Keys to Successful Networking

As consultants and trainers everywhere have learned, the most important personal marketing we do is networking. Making ourselves known to potential clients, referrals or vendors is a delicate but most critical business. Too pushy and you are branded as an opportunist at best or arrogant at worst. But if you fail to make an impression, you lose a chance for recognition. Those who do it best know its value. What can we learn from the masters of networking?

These ten tips, gleaned from years of personal experience and from research into the best practices of top marketers, will, if practiced, help any consultant put his or her best foot forward in these networking opportunities.

1. The desire to network is the first key. It is no coincidence that the word "networking" includes the word "work." It is work, and it requires attention and focus. However, the most successful personal marketers try to have fun at it! Look forward to the opportunity to meet new people.

2. Project a professional image. Dress professionally and look the part of the expert in your field. Use professional and high quality business cards; project the best image you can afford. Consider using the new CD-ROM based business cards if you are in the high-tech arena. You might also want to consider a small investment in a quality name tag; it can generate conversation if done tastefully.

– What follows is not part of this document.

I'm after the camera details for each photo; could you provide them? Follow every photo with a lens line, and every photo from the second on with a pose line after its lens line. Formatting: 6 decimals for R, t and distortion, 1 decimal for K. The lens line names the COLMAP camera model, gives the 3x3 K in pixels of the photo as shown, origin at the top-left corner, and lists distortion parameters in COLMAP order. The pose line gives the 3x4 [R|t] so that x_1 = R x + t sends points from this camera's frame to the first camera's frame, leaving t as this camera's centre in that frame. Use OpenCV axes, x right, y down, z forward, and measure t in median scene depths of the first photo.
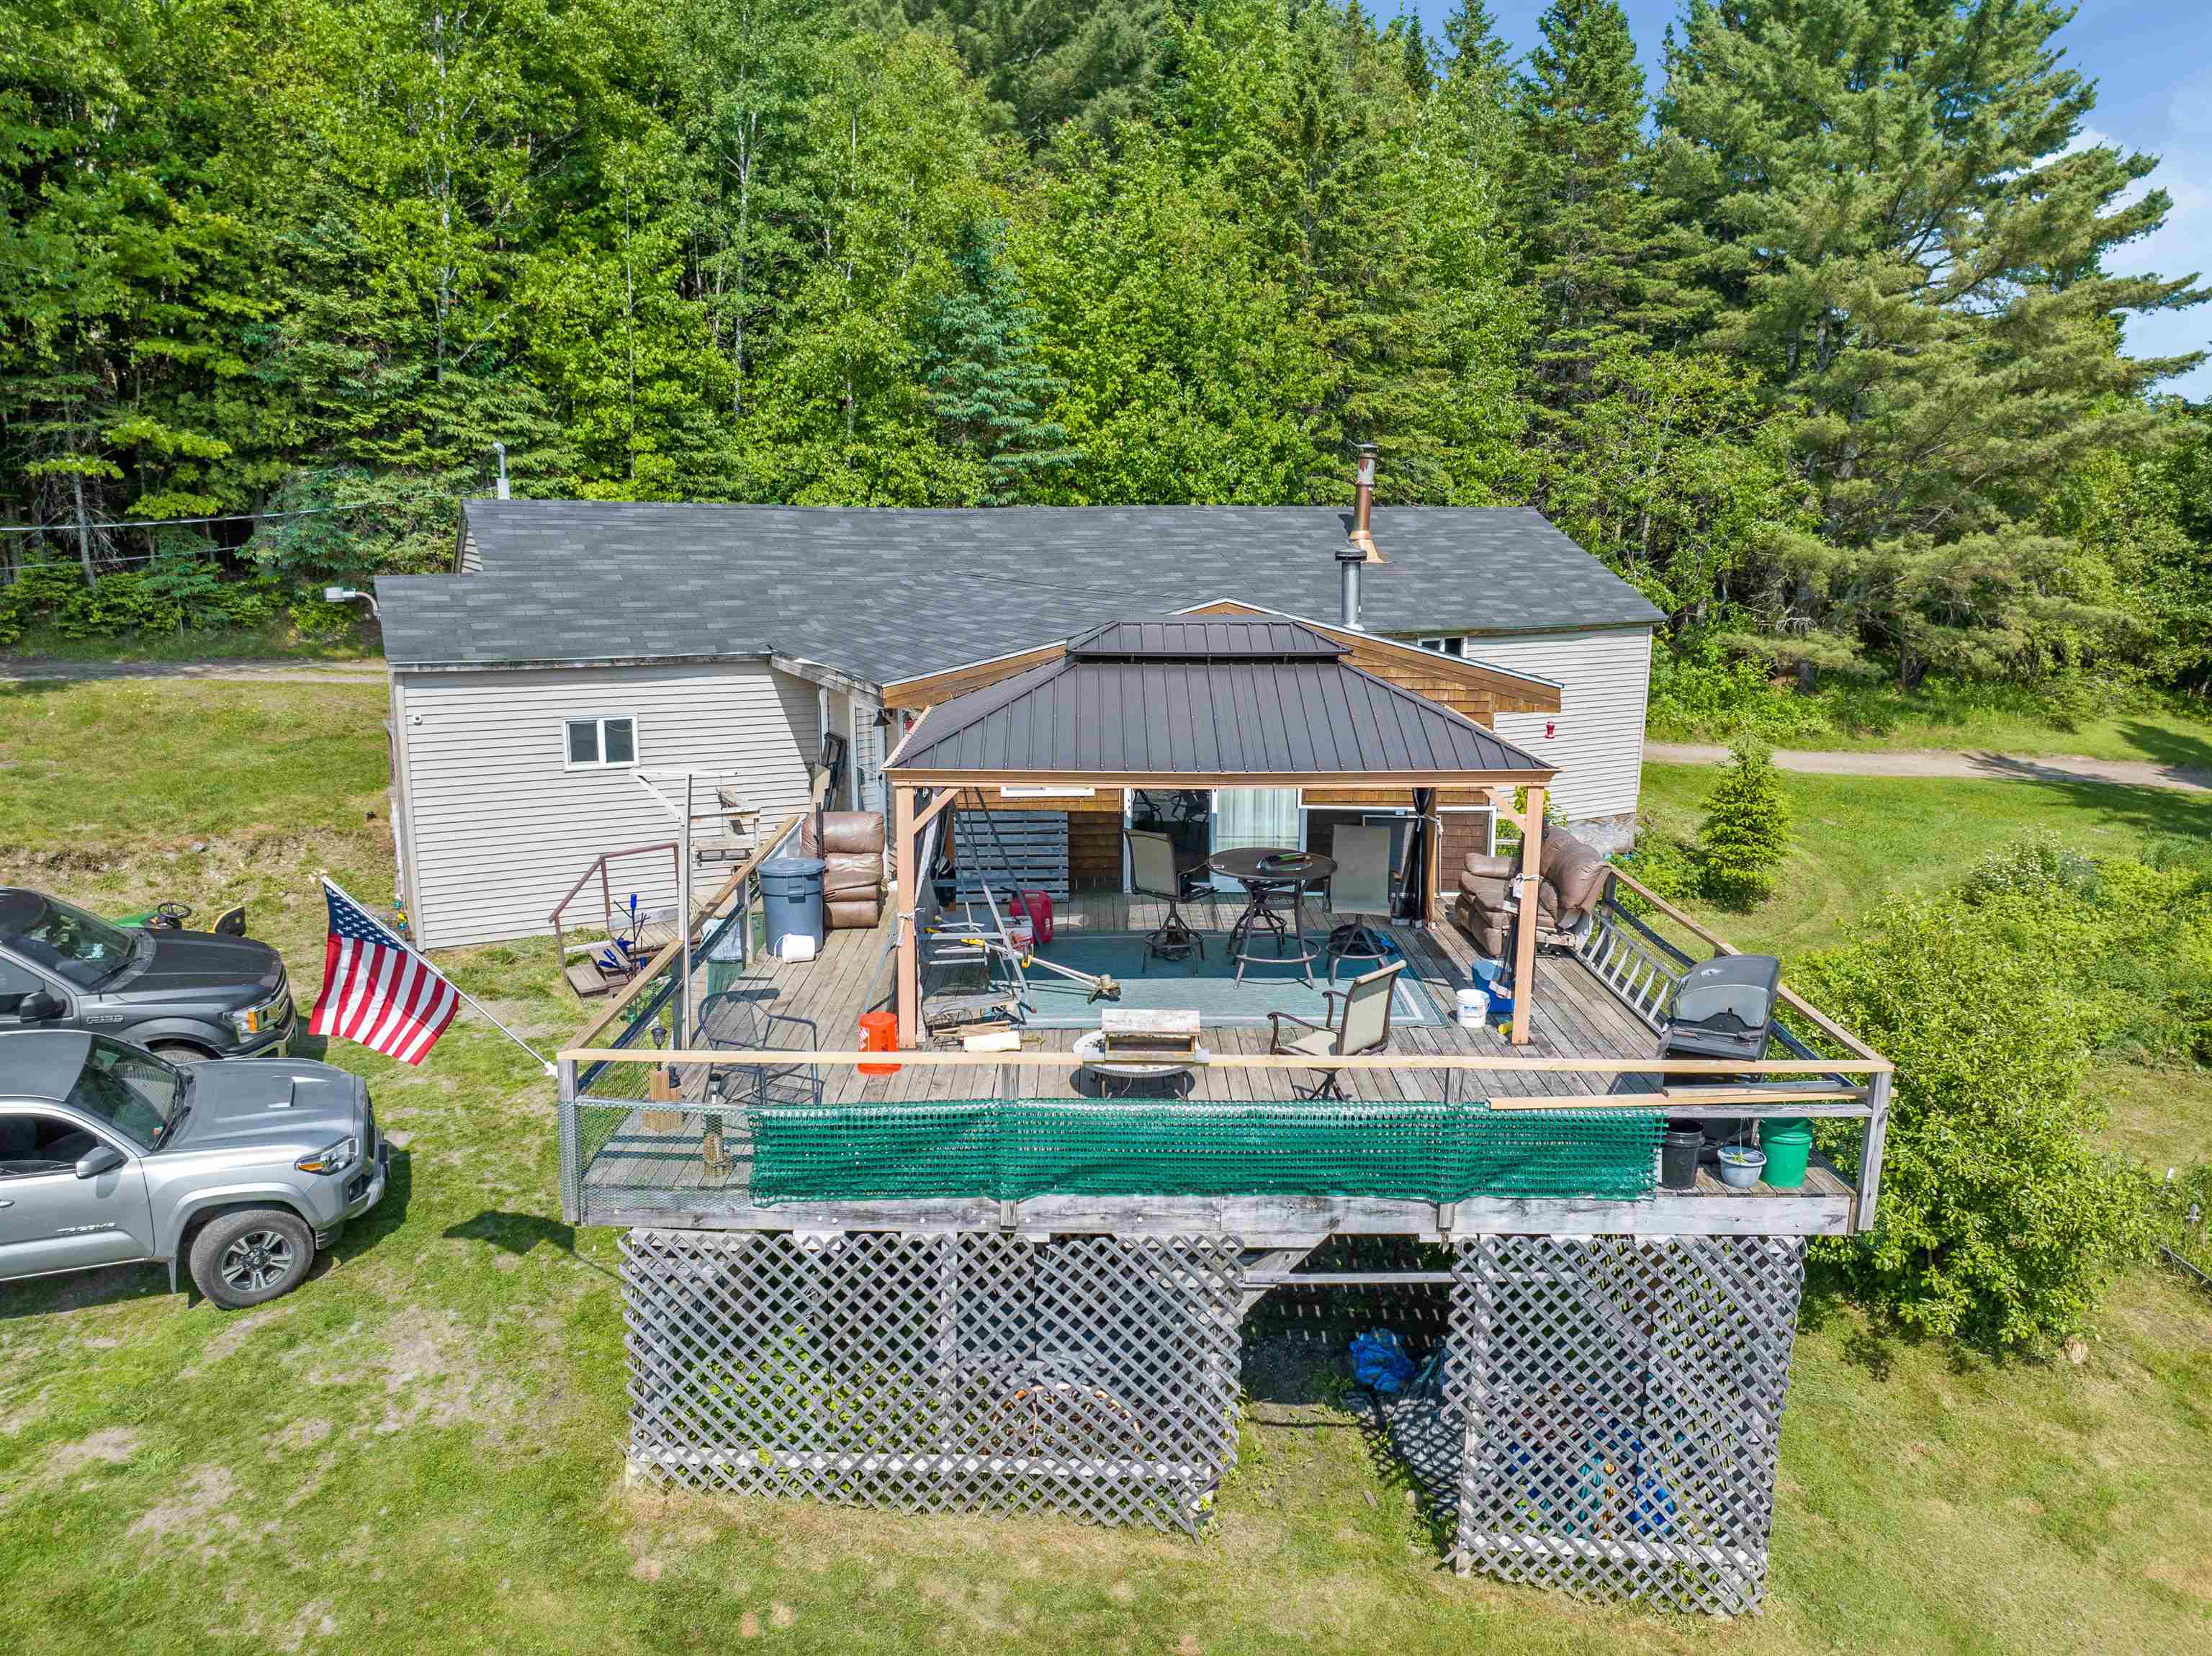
lens RADIAL K [[1551.7, 0, 1140.5], [0, 1551.7, 838.7], [0, 0, 1]] dist [-0.042468, 0.008572]
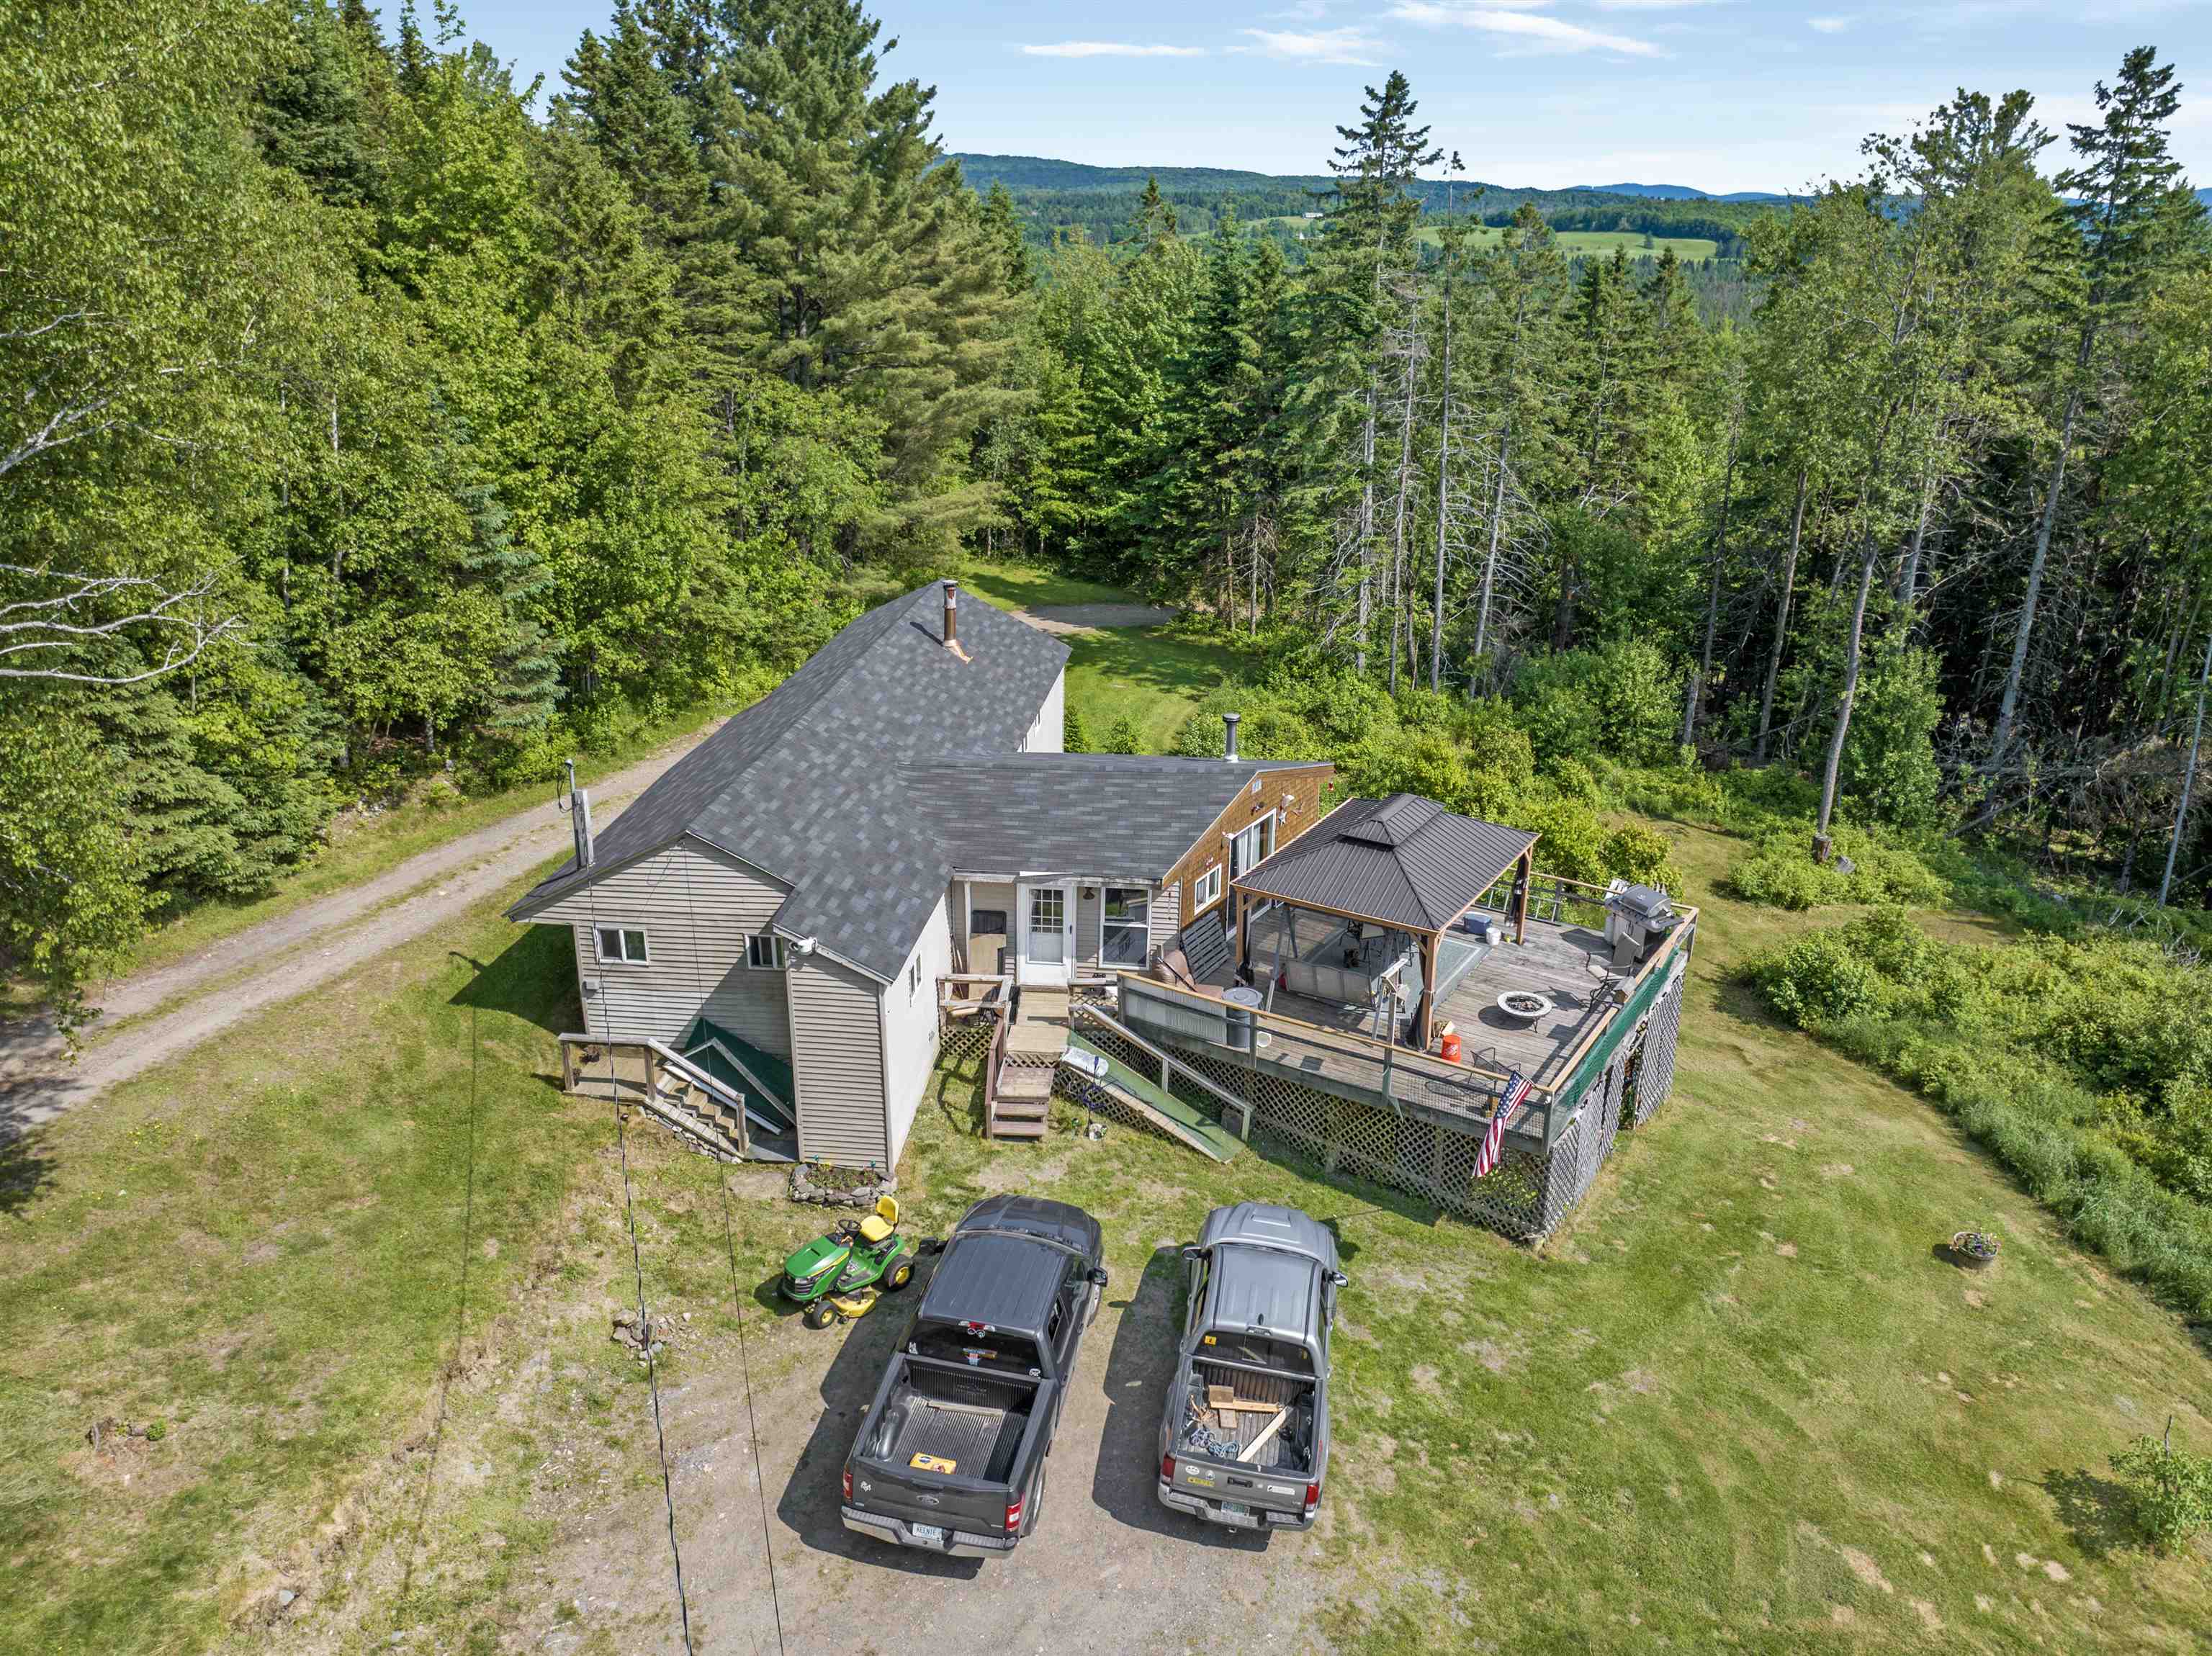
lens RADIAL K [[1551.7, 0, 1110.6], [0, 1551.7, 811.4], [0, 0, 1]] dist [-0.042468, 0.008572]
pose [[0.568282, -0.298677, 0.766712, -1.207515], [0.180023, 0.954351, 0.238341, -0.477077], [-0.802899, 0.002581, 0.596109, 0.045742]]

3. Prepare for networking. Think through and develop a succinct and interesting personal introduction. Practice it and polish it with people who will give you an objective view. Carefully work in comments that would elicit a question or two from your contact. But avoid name dropping as a technique; it is offensive to most.

4. Take every opportunity. Don't limit yourself to the traditional professional organizations and Chamber of Commerce events. Look at waits in line, rides in an elevator, or chats at a party as networking opportunities,

5. Set a weekly goal. Start slowly, but start! You may want to target only 1 or 2 contacts a week at the beginning, but grow the goal as opportunities grow.

6. Think sources and resources. You will want to be seen as a resource to your contacts. Think of what you can offer them (ideas, newsletters, articles) and of what your contact could offer to you as a resource (referrals, other contacts, business services). If you look at networking from this perspective, you will use opportunities to your best advantage.

7. Jot notes on your contacts. Set up a system for tracking your contacts. Consider software options, a Rolodex or other methods. But keep track of these contacts. It will make follow-up much easier.

8. Follow-up is absolutely essential to successful networking. Keep in touch with your contact list. Consider developing a periodic newsletter, either in print or electronically. Call you contacts periodically to remind them that you are there and that you can be of service to them or to their contacts. Statistics show that you will generate four sales leads from your follow-up efforts for every one lead that comes from your contacts' initiative.

9. Just Start Now. Procrastinators do not make good networkers. Begin today and take a first step. Prepare your self-introduction. Order new business cards. Find a name tag supplier. But do something today.

10. Smile. It sounds trite, but a cheerful attitude will go a long way toward making networking a pleasant and rewarding experience.